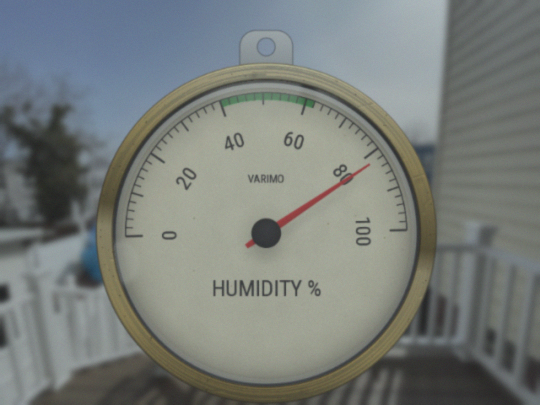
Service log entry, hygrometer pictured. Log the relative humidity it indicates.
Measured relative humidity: 82 %
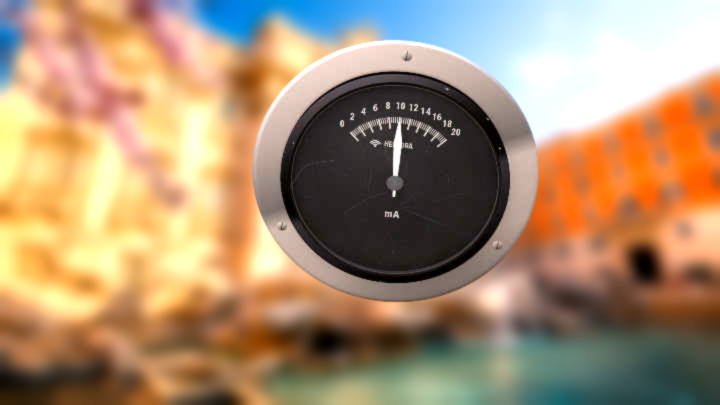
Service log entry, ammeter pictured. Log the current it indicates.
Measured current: 10 mA
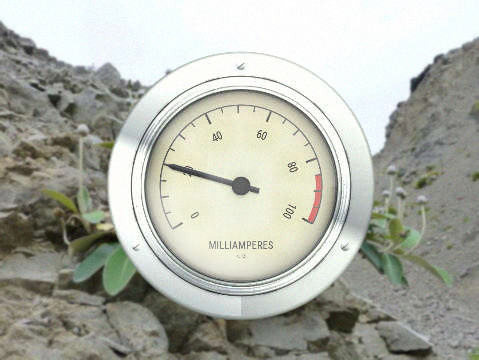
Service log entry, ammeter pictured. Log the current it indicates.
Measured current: 20 mA
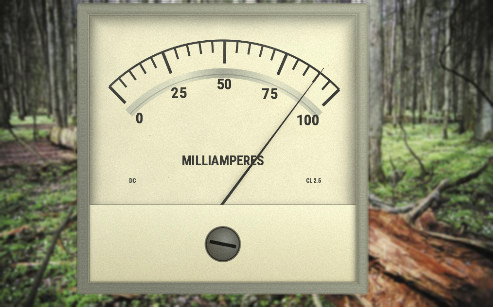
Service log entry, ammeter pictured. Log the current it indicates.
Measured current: 90 mA
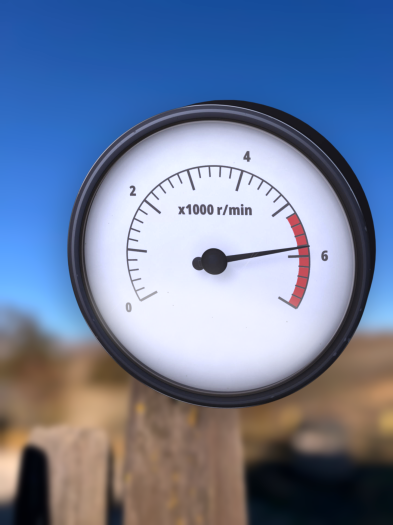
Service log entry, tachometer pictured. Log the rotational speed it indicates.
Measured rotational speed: 5800 rpm
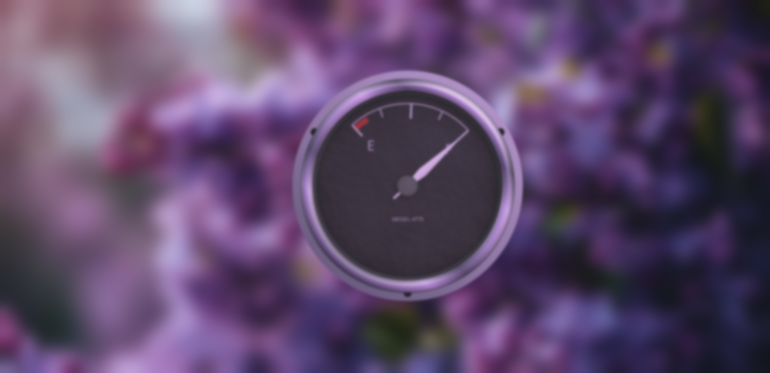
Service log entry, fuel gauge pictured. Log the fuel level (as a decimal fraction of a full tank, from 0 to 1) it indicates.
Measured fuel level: 1
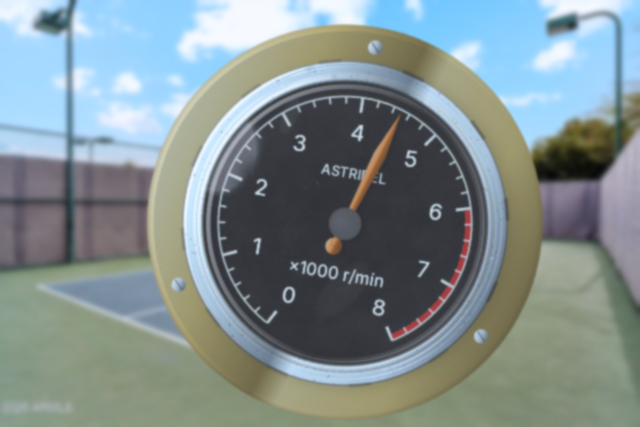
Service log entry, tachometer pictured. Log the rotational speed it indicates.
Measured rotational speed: 4500 rpm
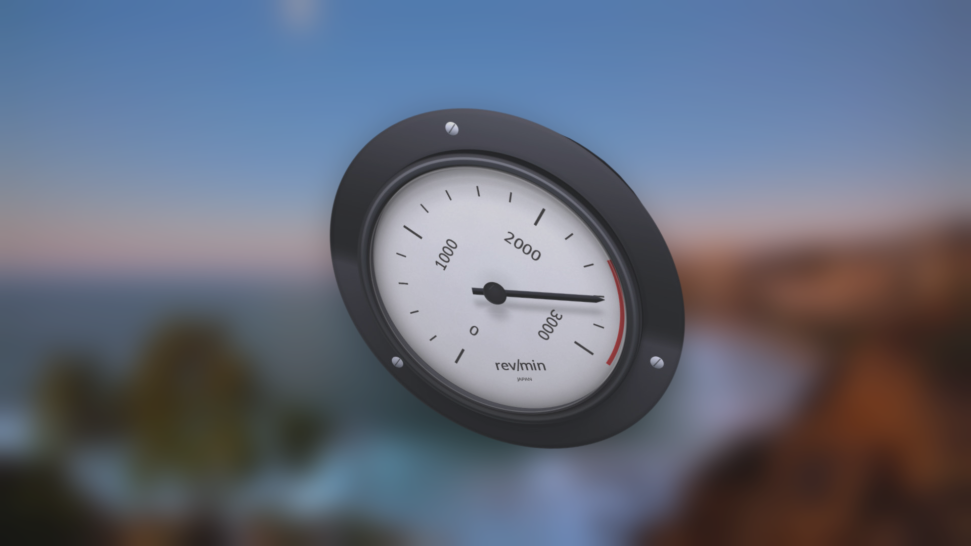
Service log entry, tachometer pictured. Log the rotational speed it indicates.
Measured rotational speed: 2600 rpm
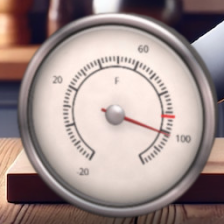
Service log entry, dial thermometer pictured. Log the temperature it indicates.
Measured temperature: 100 °F
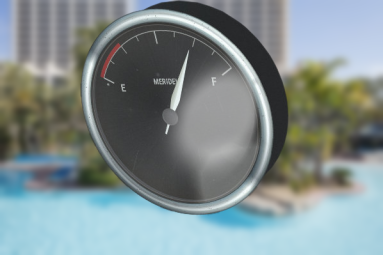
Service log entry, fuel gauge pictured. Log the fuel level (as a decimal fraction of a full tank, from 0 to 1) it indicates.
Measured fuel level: 0.75
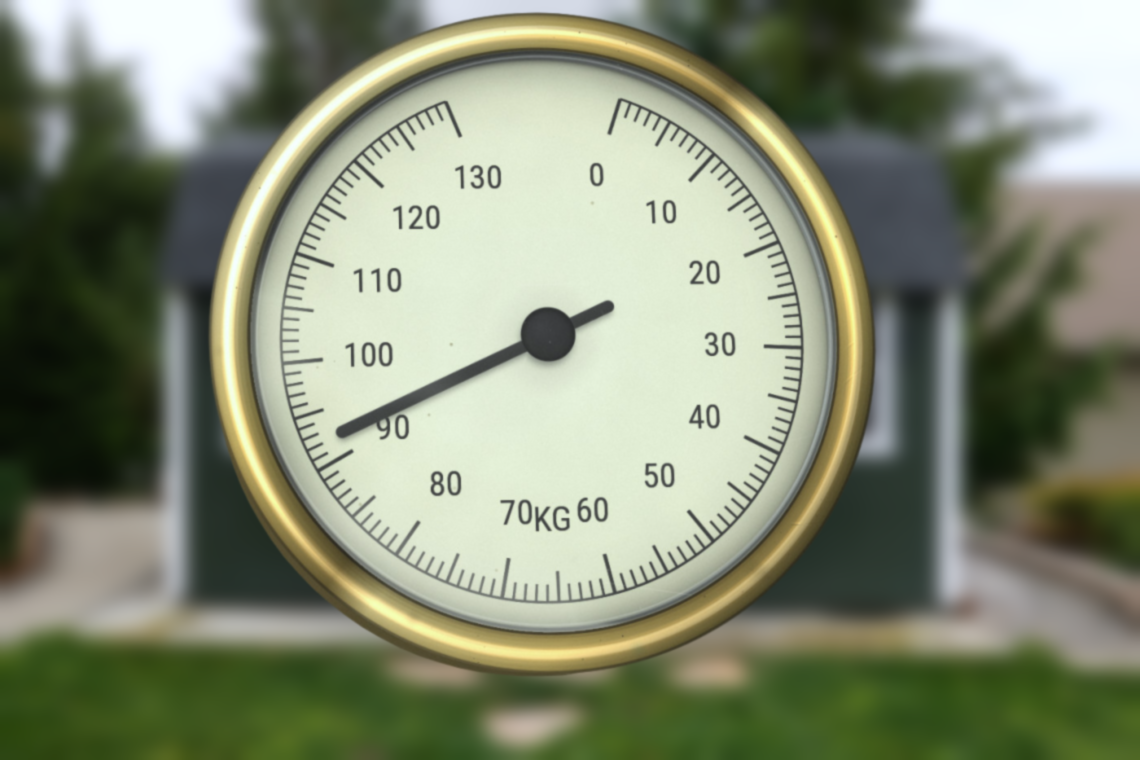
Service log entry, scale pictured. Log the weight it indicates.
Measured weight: 92 kg
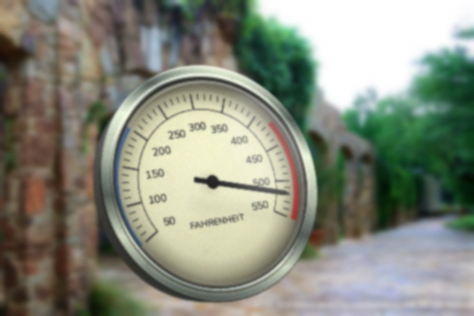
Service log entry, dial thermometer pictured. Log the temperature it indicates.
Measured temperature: 520 °F
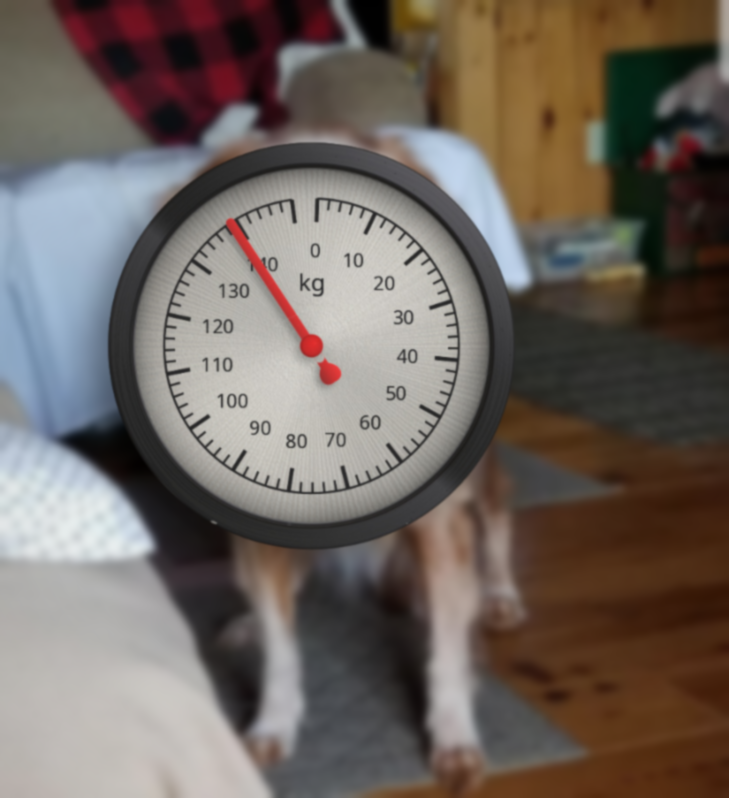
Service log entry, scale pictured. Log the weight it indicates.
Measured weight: 139 kg
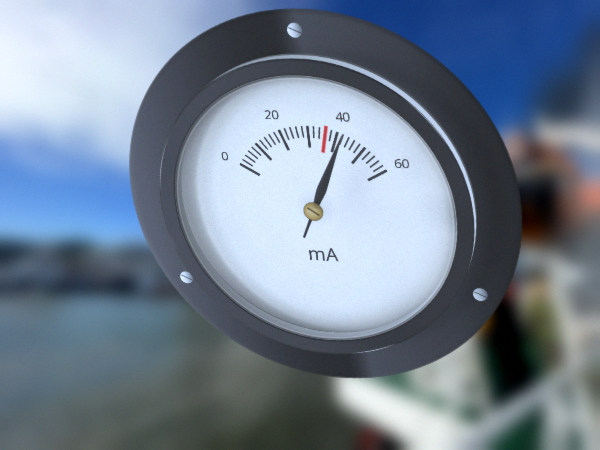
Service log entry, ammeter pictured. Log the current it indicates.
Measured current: 42 mA
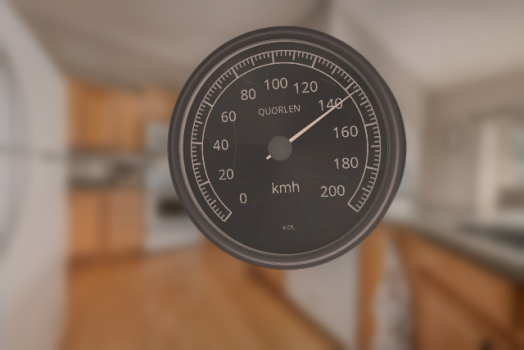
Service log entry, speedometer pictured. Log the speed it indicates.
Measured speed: 144 km/h
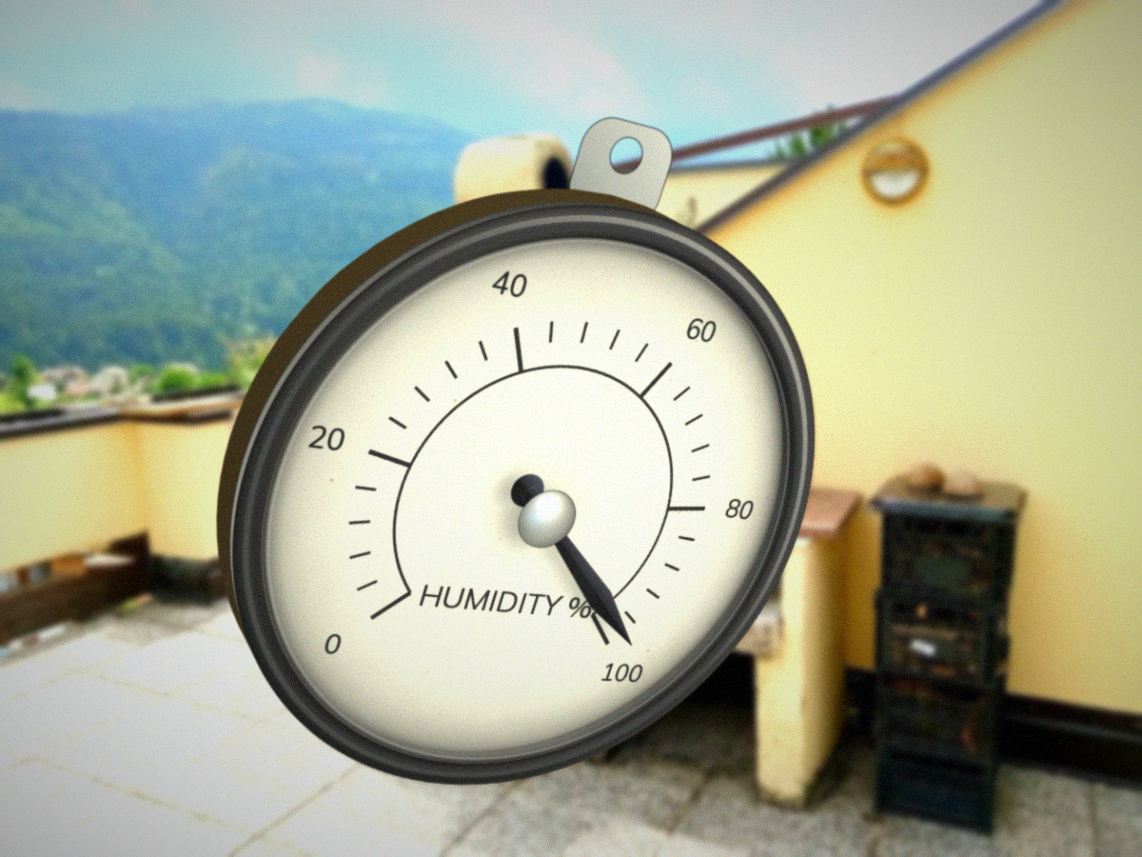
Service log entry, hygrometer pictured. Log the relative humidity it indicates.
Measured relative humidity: 98 %
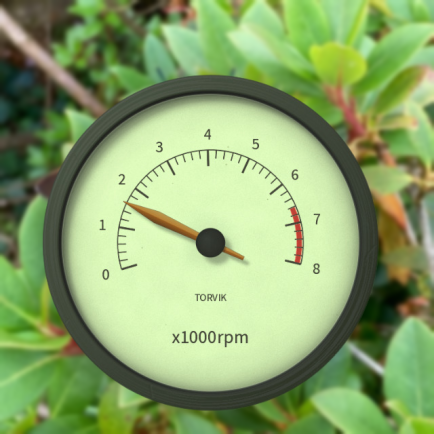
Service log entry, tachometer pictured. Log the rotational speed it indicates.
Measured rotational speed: 1600 rpm
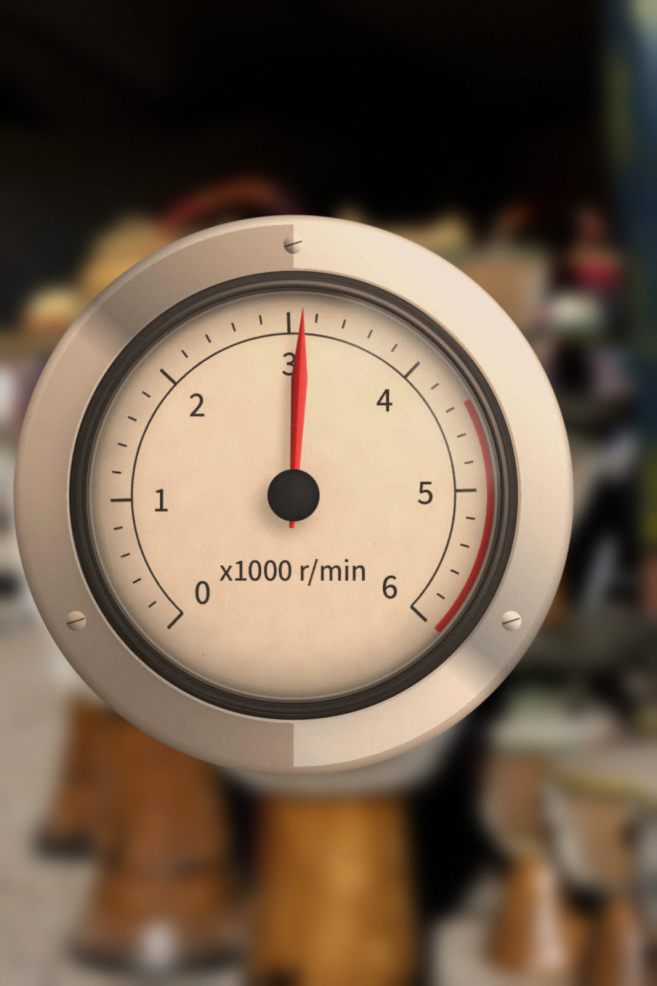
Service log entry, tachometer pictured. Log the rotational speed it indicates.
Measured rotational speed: 3100 rpm
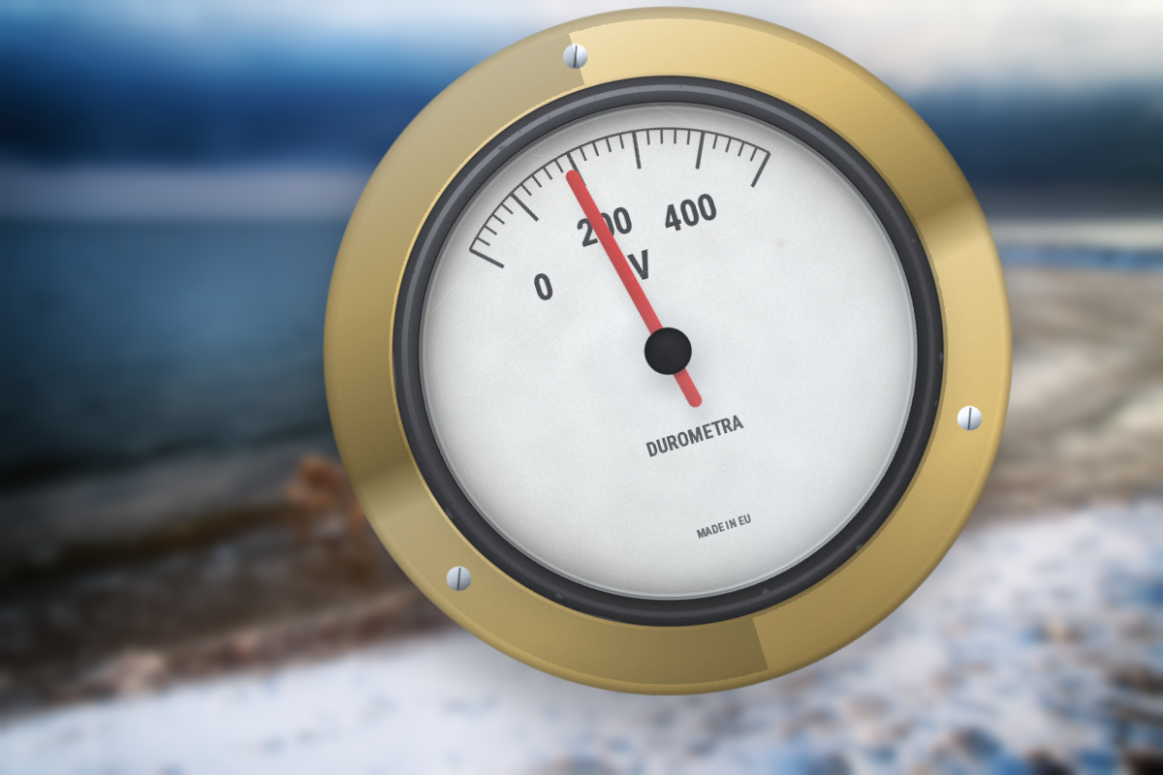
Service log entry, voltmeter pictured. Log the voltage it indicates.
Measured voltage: 190 V
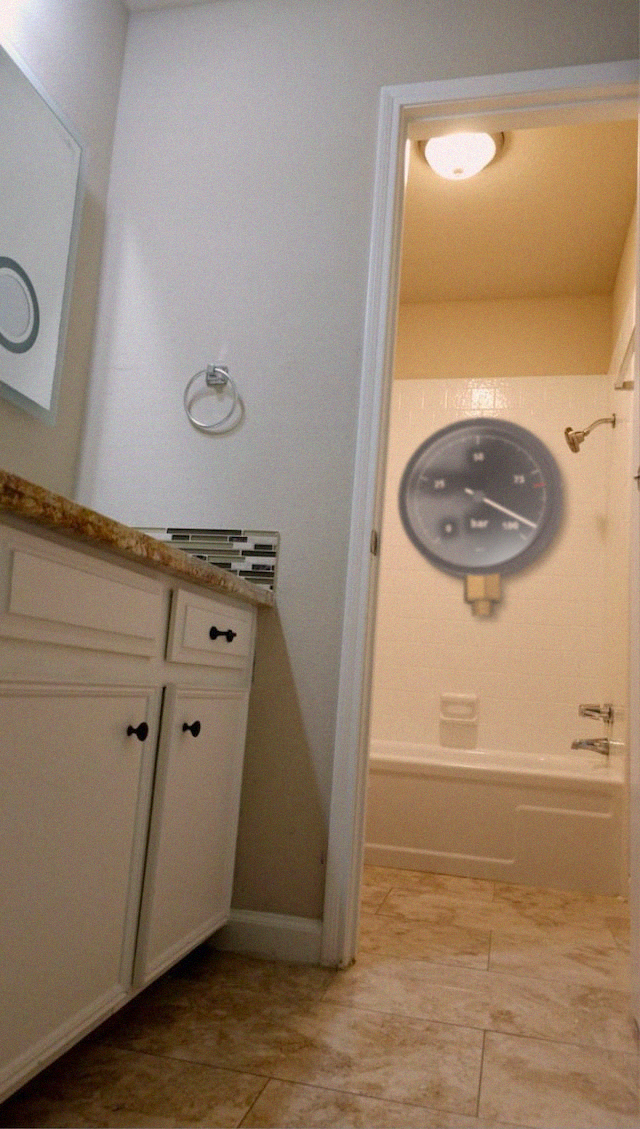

* **PROBLEM STATEMENT**
Reproduce every item above word for word, without the pictures.

* **TASK OUTPUT**
Service log entry, hygrometer pictured. Log the relative humidity it indicates.
Measured relative humidity: 82 %
Service log entry, ammeter pictured. Log the current it indicates.
Measured current: 10 mA
Service log entry, ammeter pictured. Log the current it indicates.
Measured current: 20 mA
Service log entry, ammeter pictured. Log the current it indicates.
Measured current: 90 mA
Service log entry, tachometer pictured. Log the rotational speed it indicates.
Measured rotational speed: 5800 rpm
Service log entry, fuel gauge pictured. Log the fuel level (as a decimal fraction of a full tank, from 0 to 1) it indicates.
Measured fuel level: 1
Service log entry, tachometer pictured. Log the rotational speed it indicates.
Measured rotational speed: 4500 rpm
Service log entry, tachometer pictured. Log the rotational speed it indicates.
Measured rotational speed: 2600 rpm
Service log entry, dial thermometer pictured. Log the temperature it indicates.
Measured temperature: 100 °F
Service log entry, fuel gauge pictured. Log the fuel level (as a decimal fraction of a full tank, from 0 to 1) it indicates.
Measured fuel level: 0.75
Service log entry, scale pictured. Log the weight it indicates.
Measured weight: 92 kg
Service log entry, dial thermometer pictured. Log the temperature it indicates.
Measured temperature: 520 °F
Service log entry, scale pictured. Log the weight it indicates.
Measured weight: 139 kg
Service log entry, ammeter pictured. Log the current it indicates.
Measured current: 42 mA
Service log entry, speedometer pictured. Log the speed it indicates.
Measured speed: 144 km/h
Service log entry, hygrometer pictured. Log the relative humidity it indicates.
Measured relative humidity: 98 %
Service log entry, tachometer pictured. Log the rotational speed it indicates.
Measured rotational speed: 1600 rpm
Service log entry, tachometer pictured. Log the rotational speed it indicates.
Measured rotational speed: 3100 rpm
Service log entry, voltmeter pictured. Log the voltage it indicates.
Measured voltage: 190 V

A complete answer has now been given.